I am working on a heavily imbalanced Multi-Class data for classification. I want to use the class_weight
as given in many scikit-learn
models. What is the best and proper way to do that inside a pipeline.
As I have seen in Documentation, scale_pos_weight
is for binary classification only.
This answer here with 15 upvotes by "Firas Omrane" gives some idea so I used
classes_weights = list(class_weight.compute_class_weight('balanced',
classes = np.unique(y_train),
y = y_train))
weights = np.ones(y_train.shape[0], dtype = 'float')

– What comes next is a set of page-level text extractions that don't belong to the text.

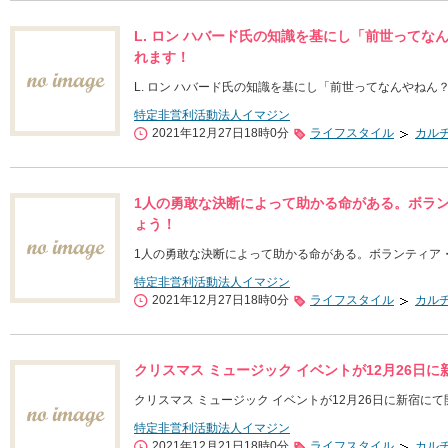
L. ロン ハバード氏の知識を基にし「前世ってな
れます！
L. ロン ハバード氏の知識を基にし「前世ってなんやねん
特定非営利活動法人イマジン
2021年12月27日18時0分
ライフスタイル
カル
1人の勇敢な決断によって助かる命がある。ボラ
ょう！
1人の勇敢な決断によって助かる命がある。ボランティア
特定非営利活動法人イマジン
2021年12月27日18時0分
ライフスタイル
カル
クリスマス ミュージック イベントが12月26日
クリスマス ミュージック イベントが12月26日に新宿に
特定非営利活動法人イマジン
2021年12月21日18時0分
ライフスタイル
カル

for i, val in enumerate(y_train):
weights[i] = classes_weights[val-1]
XGBClassifier().fit(x_train, y_train, sample_weight=weights)
It works fine with fit
but with the pipeline when used as:
('clf',XGBClassifier(class_weight = 'balanced', n_jobs = -1,objective = 'multi:softprob', sample_weight = classes_weights, )) # last step of the pipeline
it gives error as:
('clf',XGBClassifier(class_weight = 'balanced', n_jobs = -1,objective = 'multi:softprob', sample_weight = classes_weights, )) # last step of Pipeline
WARNING: /tmp/build/80754af9/xgboost-split_1619724447847/work/src/learner.cc:541:
Parameters: { class_weight, sample_weight } might not be used.
This may not be accurate due to some parameters are only used in language bindings but
passed down to XGBoost core. Or some parameters are not used but slip through this
verification. Please open an issue if you find above cases.